On Nov. 20, 1943, those two sides, those two fighting forces collided in a torrent of bombs, bullets and flames. Waves of young Marines washed ashore in blood-filled waters strafed by machine gun fire.

The Marines were told the battle would last hours at most. Three days later, the island was finally captured, after American heroics overcame poor planning and bad luck. In the end, the numbers told the awful story of war. Roughly 3,300 Marines were killed or wounded. Of the more than 4,800 Japanese defenders on the island, all but 146 were killed.

My father was in that first brave wave to hit the shore. He was shot several times by the time he set foot on the beach. In holding his position that first night, a hand grenade tore out his right eye. He packed his wounds with sand, hoped for the best and prepared to die in the hot equatorial sun.

Somehow he survived -- the battle, the operations, the rehabilitation. He learned a lot lying there in the sand, floating in and out of consciousness. I was lucky enough to have him pass it on to me years later.

Wars are evil. Lives are torn apart, good people turn bad or are lost forever. Still, as bad as wars are, they sometimes needed to be fought. He was proud to have fought in WW2 and believed until his dying days that we fought on the side of good and vanquished unspeakably horrible evil. He would have done it again, would have suffered through it all, because in the end, he was convinced it was the right and only thing to do.

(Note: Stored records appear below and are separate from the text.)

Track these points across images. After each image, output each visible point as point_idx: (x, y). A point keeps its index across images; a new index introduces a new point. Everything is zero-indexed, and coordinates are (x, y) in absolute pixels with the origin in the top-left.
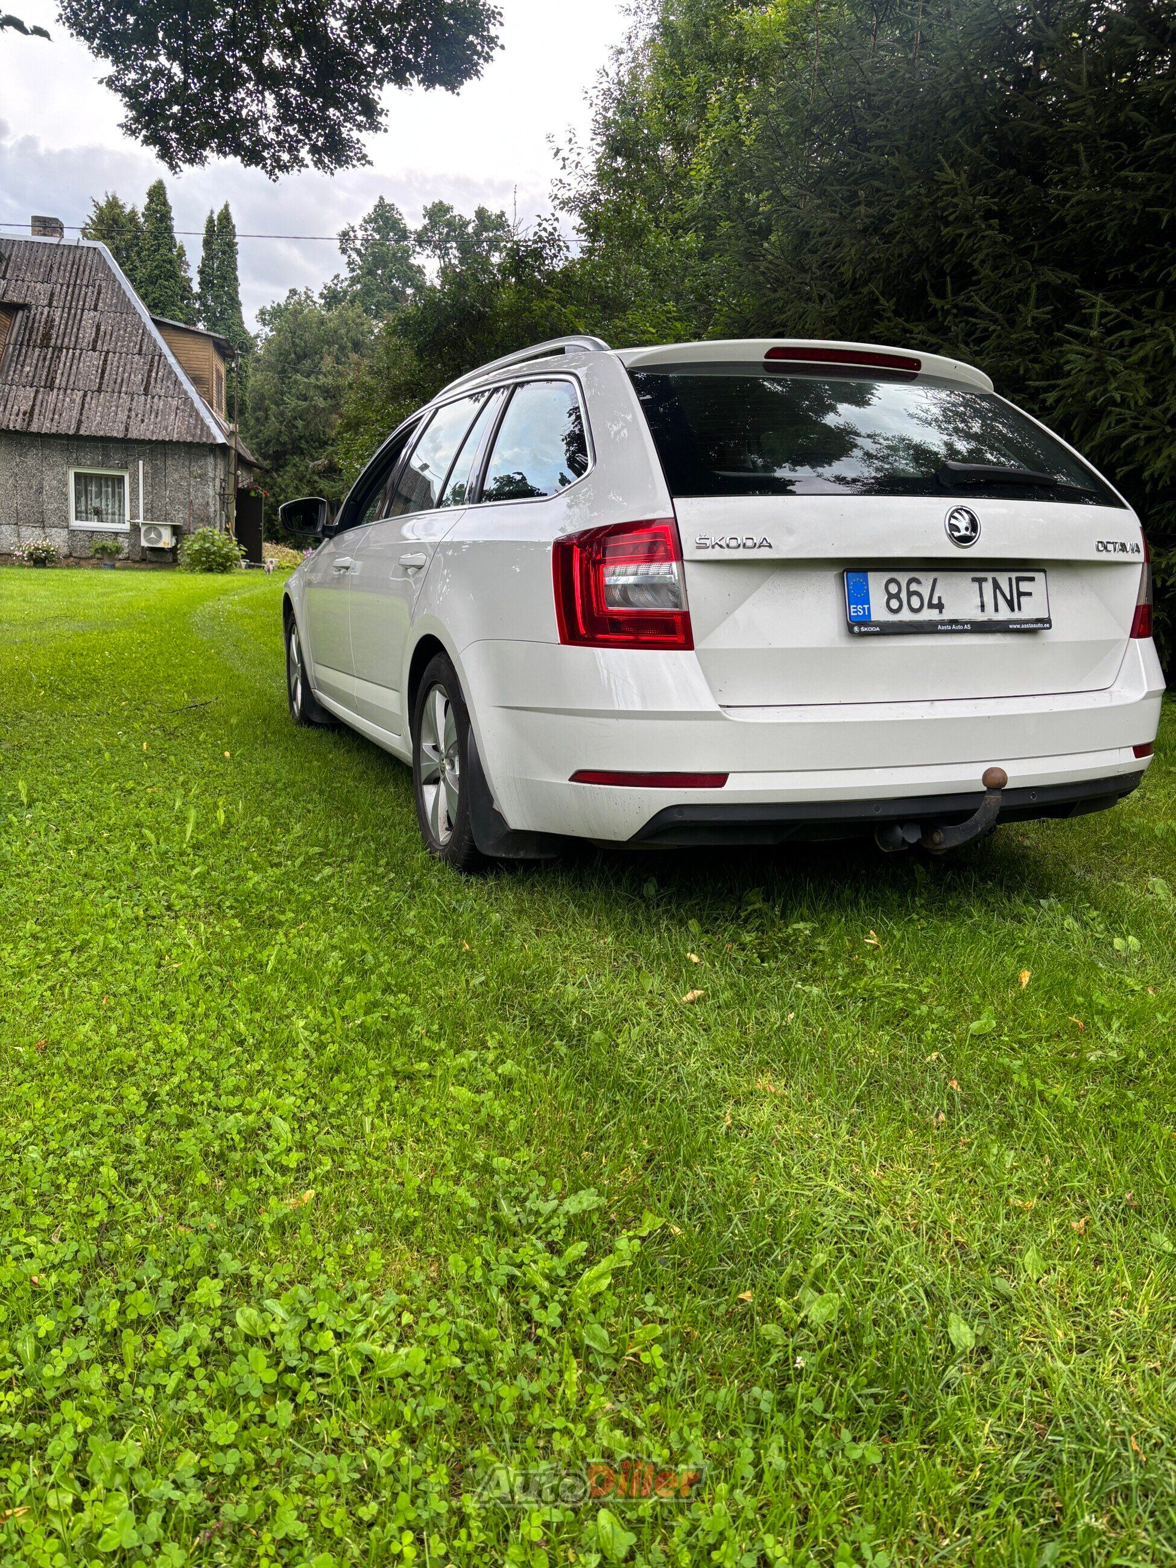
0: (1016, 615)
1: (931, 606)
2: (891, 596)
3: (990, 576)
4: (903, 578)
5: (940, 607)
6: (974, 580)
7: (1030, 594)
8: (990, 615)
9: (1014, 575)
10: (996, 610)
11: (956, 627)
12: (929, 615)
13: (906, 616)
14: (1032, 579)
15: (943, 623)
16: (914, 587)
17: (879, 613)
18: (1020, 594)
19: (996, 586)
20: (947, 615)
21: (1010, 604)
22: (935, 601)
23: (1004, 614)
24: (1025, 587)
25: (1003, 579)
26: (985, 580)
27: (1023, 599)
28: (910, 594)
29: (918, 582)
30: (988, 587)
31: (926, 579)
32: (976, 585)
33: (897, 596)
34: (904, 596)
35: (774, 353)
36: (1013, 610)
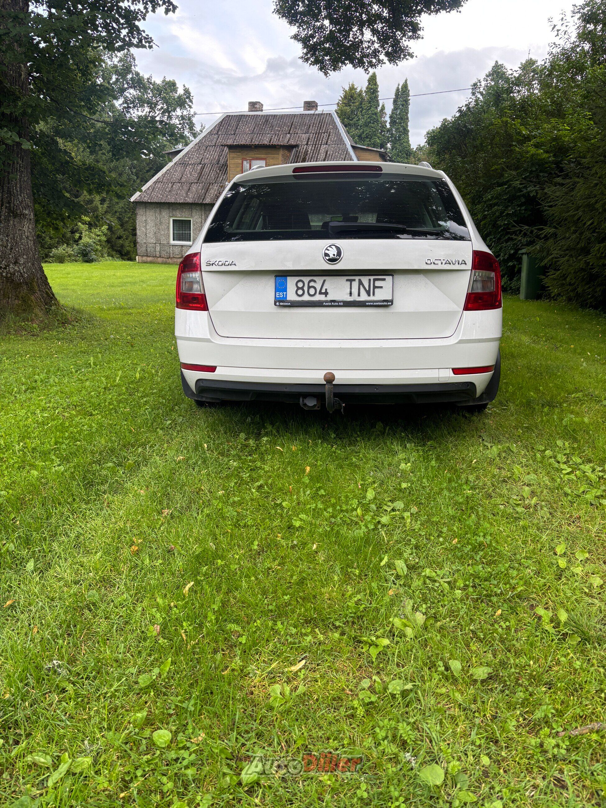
0: (372, 298)
1: (321, 293)
2: (298, 288)
3: (357, 278)
4: (306, 280)
5: (326, 294)
6: (347, 280)
7: (381, 287)
8: (355, 298)
9: (372, 278)
10: (359, 295)
11: (334, 304)
12: (319, 298)
13: (306, 298)
14: (384, 280)
15: (326, 301)
16: (312, 284)
17: (291, 296)
18: (375, 287)
19: (360, 283)
20: (329, 298)
21: (368, 293)
22: (323, 291)
23: (364, 297)
24: (378, 284)
25: (365, 280)
26: (354, 280)
27: (376, 290)
28: (309, 287)
29: (315, 281)
30: (355, 285)
31: (319, 280)
32: (349, 283)
33: (302, 288)
34: (306, 289)
35: (296, 170)
36: (369, 295)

If he were alive today, I'm sure my father would line up in support of our troops in Iraq. I am equally sure he would line up against the war. He was a patriot, my father. He was proud to have served his country as a Marine and would argue with anyone who said a disparaging word against the service. But he would grow just as angry against politicians who threw precious American servicemen behind their words to fight a war that he felt served no national purpose.

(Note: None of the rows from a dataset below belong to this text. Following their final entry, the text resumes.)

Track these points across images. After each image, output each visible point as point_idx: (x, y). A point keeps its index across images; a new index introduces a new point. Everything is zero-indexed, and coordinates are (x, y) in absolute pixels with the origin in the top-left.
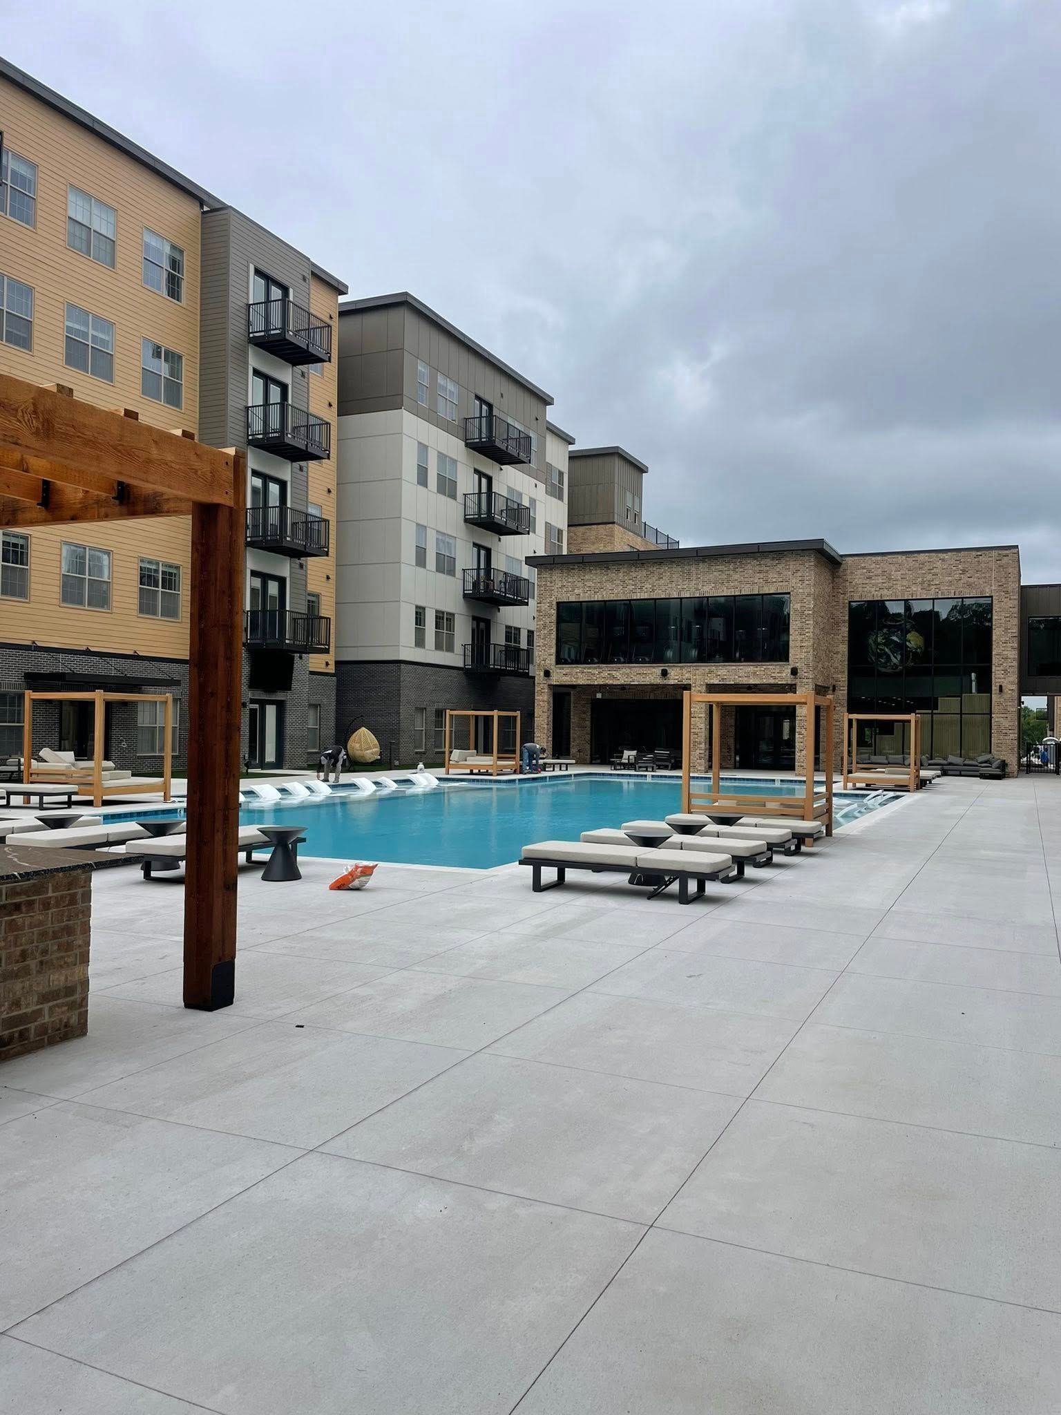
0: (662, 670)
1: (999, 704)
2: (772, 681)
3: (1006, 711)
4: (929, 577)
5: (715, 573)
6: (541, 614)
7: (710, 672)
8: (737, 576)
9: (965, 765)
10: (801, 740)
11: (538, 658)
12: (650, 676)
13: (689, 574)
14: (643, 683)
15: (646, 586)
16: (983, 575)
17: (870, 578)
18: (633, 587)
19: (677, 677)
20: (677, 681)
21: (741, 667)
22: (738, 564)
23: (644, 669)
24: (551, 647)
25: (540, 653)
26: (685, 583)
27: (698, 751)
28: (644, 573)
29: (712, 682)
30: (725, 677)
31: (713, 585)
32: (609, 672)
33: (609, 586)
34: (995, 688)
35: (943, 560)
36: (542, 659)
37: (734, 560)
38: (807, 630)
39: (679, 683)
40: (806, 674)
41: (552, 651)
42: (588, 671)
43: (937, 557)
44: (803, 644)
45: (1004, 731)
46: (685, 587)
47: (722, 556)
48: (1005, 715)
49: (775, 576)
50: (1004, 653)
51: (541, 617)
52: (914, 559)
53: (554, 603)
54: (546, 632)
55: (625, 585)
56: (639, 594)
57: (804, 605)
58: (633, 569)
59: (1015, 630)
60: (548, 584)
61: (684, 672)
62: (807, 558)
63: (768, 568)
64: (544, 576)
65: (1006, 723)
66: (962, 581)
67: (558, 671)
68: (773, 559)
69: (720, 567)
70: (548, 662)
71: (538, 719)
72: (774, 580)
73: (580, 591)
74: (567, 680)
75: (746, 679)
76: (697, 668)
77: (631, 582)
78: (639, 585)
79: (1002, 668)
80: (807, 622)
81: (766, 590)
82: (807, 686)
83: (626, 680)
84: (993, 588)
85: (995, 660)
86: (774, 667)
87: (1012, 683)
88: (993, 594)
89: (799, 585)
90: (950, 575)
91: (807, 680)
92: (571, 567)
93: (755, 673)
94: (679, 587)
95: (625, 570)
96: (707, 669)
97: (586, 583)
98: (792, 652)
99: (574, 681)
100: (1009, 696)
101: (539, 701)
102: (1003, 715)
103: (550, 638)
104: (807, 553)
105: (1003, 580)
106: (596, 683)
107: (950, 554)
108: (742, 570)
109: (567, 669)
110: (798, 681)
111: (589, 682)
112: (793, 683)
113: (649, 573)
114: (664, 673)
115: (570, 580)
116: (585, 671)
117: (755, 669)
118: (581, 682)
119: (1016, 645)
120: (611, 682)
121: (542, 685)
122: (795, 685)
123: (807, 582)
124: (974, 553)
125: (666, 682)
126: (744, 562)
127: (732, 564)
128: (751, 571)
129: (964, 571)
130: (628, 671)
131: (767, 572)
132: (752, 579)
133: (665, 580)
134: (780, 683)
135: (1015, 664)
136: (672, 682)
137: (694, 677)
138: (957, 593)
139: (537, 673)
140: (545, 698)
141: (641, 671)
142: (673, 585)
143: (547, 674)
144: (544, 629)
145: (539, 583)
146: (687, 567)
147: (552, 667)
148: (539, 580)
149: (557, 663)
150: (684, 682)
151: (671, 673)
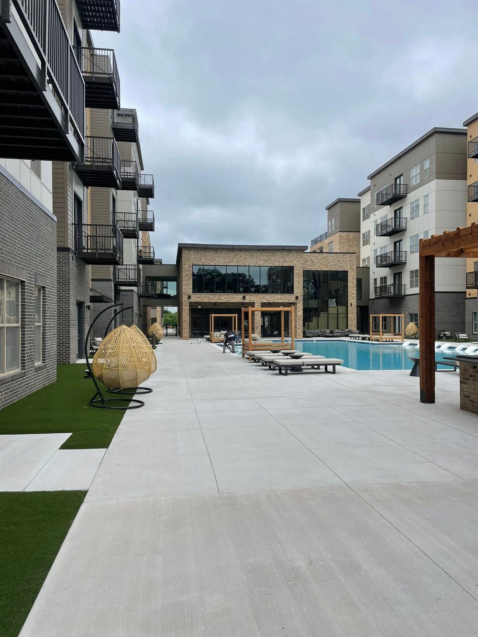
0: (243, 296)
1: (351, 310)
2: (287, 301)
3: (353, 313)
4: (327, 262)
5: (264, 257)
6: (185, 270)
7: (263, 297)
8: (273, 259)
9: (341, 333)
10: (299, 325)
11: (184, 290)
12: (237, 299)
13: (253, 256)
14: (234, 302)
15: (234, 260)
16: (345, 263)
17: (306, 262)
18: (229, 260)
19: (249, 299)
20: (249, 301)
21: (275, 296)
22: (273, 253)
23: (234, 295)
24: (190, 285)
25: (185, 288)
26: (251, 260)
27: (258, 330)
28: (234, 254)
29: (262, 302)
30: (269, 299)
31: (263, 261)
32: (218, 297)
33: (217, 259)
34: (349, 304)
35: (332, 256)
36: (186, 290)
37: (271, 252)
38: (300, 281)
39: (250, 302)
40: (300, 299)
41: (191, 287)
42: (209, 296)
43: (330, 255)
44: (299, 287)
45: (352, 320)
46: (251, 261)
47: (267, 250)
48: (353, 314)
49: (288, 259)
50: (352, 291)
51: (185, 271)
52: (322, 255)
53: (191, 265)
54: (187, 278)
55: (225, 259)
56: (231, 263)
57: (299, 271)
58: (228, 252)
59: (355, 283)
60: (188, 256)
61: (252, 297)
62: (300, 253)
63: (285, 256)
64: (186, 253)
65: (353, 317)
66: (338, 265)
67: (194, 296)
68: (287, 252)
69: (266, 254)
70: (189, 292)
71: (185, 318)
72: (288, 261)
73: (204, 260)
74: (198, 300)
75: (277, 300)
76: (257, 295)
77: (228, 258)
78: (231, 259)
79: (351, 297)
80: (301, 278)
81: (285, 265)
82: (301, 304)
83: (226, 300)
84: (348, 268)
85: (349, 294)
86: (288, 296)
87: (355, 302)
88: (348, 270)
89: (297, 263)
90: (334, 262)
91: (301, 301)
92: (199, 249)
93: (281, 298)
94: (249, 261)
95: (225, 253)
96: (261, 296)
97: (207, 257)
98: (295, 290)
99: (202, 301)
100: (354, 307)
101: (185, 309)
102: (352, 314)
103: (190, 281)
104: (300, 251)
105: (351, 265)
106: (212, 302)
107: (334, 254)
108: (275, 256)
109: (198, 295)
110: (297, 301)
111: (209, 301)
112: (296, 302)
113: (236, 255)
114: (244, 298)
115: (199, 255)
116: (207, 296)
117: (281, 296)
118: (205, 301)
119: (356, 289)
120: (219, 301)
121: (186, 302)
122: (296, 303)
123: (300, 263)
124: (342, 254)
125: (244, 301)
126: (276, 253)
127: (271, 253)
128: (279, 257)
129: (339, 261)
130: (227, 296)
131: (285, 257)
132: (279, 260)
133: (243, 258)
134: (290, 302)
135: (356, 296)
136: (247, 301)
137: (256, 299)
138: (336, 269)
139: (183, 296)
140: (188, 308)
141: (233, 296)
142: (247, 260)
143: (189, 297)
144: (187, 276)
145: (183, 256)
146: (252, 253)
147: (191, 294)
148: (183, 254)
149: (193, 292)
150: (252, 301)
151: (246, 297)
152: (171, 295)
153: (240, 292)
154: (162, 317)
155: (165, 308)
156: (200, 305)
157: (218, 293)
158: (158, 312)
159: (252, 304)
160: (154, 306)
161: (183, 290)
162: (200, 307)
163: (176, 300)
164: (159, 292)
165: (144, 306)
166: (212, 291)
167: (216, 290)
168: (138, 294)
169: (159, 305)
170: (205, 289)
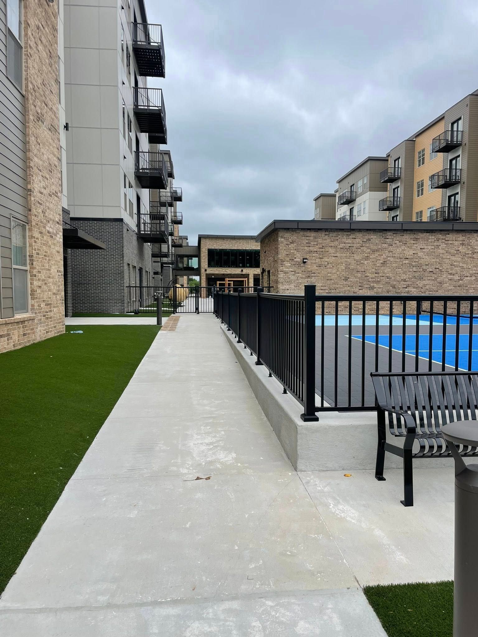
7: (255, 270)
12: (237, 271)
13: (248, 243)
14: (235, 273)
15: (236, 245)
25: (203, 263)
26: (247, 245)
29: (255, 273)
31: (255, 246)
32: (225, 270)
33: (225, 245)
41: (207, 263)
42: (218, 269)
51: (203, 253)
53: (207, 249)
54: (204, 258)
55: (229, 245)
56: (234, 248)
58: (232, 240)
60: (206, 242)
61: (247, 270)
64: (204, 241)
67: (209, 269)
71: (203, 284)
73: (216, 246)
74: (212, 272)
76: (251, 269)
77: (231, 244)
83: (230, 272)
92: (212, 238)
95: (229, 240)
97: (218, 243)
99: (214, 273)
101: (203, 278)
103: (206, 260)
106: (221, 273)
109: (212, 269)
111: (219, 273)
113: (237, 242)
114: (242, 271)
115: (212, 242)
118: (216, 273)
120: (226, 273)
121: (204, 274)
125: (242, 273)
130: (231, 270)
133: (242, 244)
136: (244, 273)
137: (250, 272)
139: (202, 270)
140: (205, 277)
141: (235, 270)
142: (244, 246)
143: (206, 270)
144: (204, 256)
145: (201, 242)
146: (248, 241)
147: (207, 268)
148: (202, 242)
149: (208, 267)
150: (247, 273)
151: (244, 270)
152: (195, 268)
153: (239, 267)
154: (188, 284)
155: (190, 277)
156: (213, 275)
157: (225, 267)
158: (184, 280)
159: (247, 276)
160: (182, 276)
161: (202, 266)
162: (213, 277)
163: (197, 272)
164: (186, 265)
165: (175, 276)
166: (221, 266)
167: (224, 265)
168: (172, 268)
169: (185, 275)
170: (216, 265)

He grew to become a vocal opponent to the Vietnam War -- against the war, but in support of our troops there and those who came home from it. And yet, he was a patriot. It may have looked odd in the '60s for a middle-aged, bald man with an eye patch to be in support of longhaired hippies, but my dad said it made all the sense in the world. Who better to understand the folly of war than someone who had experienced it?

These are some of the heady things I think about these days, nearly 51 years after my father fought in the sands of Tarawa. As other American troops fight in a place called Fallujah, I hope and pray the planning and luck is with them this time. I am proud of my father for his part in WW2 and am equally proud of all the soldiers and sailors engaged in this modern day battle in the sand.

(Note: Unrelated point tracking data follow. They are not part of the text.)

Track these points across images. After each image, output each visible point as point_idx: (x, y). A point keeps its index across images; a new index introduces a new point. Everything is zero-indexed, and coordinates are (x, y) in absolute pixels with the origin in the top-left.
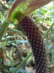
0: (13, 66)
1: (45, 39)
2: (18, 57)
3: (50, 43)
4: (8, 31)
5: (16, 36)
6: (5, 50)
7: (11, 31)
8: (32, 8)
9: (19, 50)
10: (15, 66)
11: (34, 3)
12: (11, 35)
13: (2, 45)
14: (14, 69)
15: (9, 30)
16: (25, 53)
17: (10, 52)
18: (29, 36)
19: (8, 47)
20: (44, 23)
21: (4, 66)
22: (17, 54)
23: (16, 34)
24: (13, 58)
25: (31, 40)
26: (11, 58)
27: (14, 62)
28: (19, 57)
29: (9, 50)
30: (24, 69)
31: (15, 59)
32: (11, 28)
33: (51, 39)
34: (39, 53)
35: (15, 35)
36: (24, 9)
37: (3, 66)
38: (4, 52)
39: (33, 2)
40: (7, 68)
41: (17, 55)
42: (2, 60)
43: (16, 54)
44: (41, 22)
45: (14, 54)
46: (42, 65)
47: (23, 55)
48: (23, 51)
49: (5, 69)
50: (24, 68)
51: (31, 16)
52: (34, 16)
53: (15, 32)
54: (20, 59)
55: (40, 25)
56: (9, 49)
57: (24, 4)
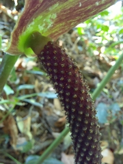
0: (33, 152)
1: (106, 90)
2: (44, 132)
3: (117, 100)
4: (21, 75)
5: (40, 84)
6: (15, 116)
7: (28, 73)
8: (64, 23)
9: (46, 115)
10: (38, 153)
11: (67, 14)
12: (27, 82)
13: (8, 104)
14: (35, 159)
15: (23, 72)
16: (61, 123)
17: (26, 120)
18: (56, 83)
19: (22, 110)
20: (101, 55)
21: (13, 153)
22: (43, 126)
23: (40, 81)
24: (33, 134)
25: (61, 92)
26: (30, 134)
27: (35, 144)
28: (46, 132)
29: (24, 117)
30: (60, 159)
31: (37, 137)
32: (26, 67)
33: (121, 89)
34: (80, 120)
35: (37, 82)
36: (46, 26)
37: (9, 153)
38: (13, 120)
39: (65, 12)
40: (20, 157)
41: (42, 128)
42: (7, 139)
43: (39, 125)
44: (96, 53)
45: (36, 126)
46: (87, 144)
47: (55, 127)
48: (55, 119)
49: (15, 160)
50: (59, 156)
51: (72, 39)
52: (79, 39)
53: (36, 76)
54: (49, 135)
55: (94, 58)
56: (22, 113)
57: (45, 17)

But support of our troops shouldn’t be confused with support for war. Many people, like my father, consider themselves patriots, but are against the war. Support the troops, not the war. Some who cannot separate those two emotions likely haven’t seen or felt war’s terrible wounds.

One of these days, hopefully soon, the fighting will end. Regardless of whether we were for it or against it, we should all rejoice in unison that it is over, that evil has been vanquished. And we should stand together and demand that our politicians who waged the war wage an equally ferocious peace, so that the blood spilled in the sand, like that spilled in the waters around Tarawa, will not have been spilled in vain.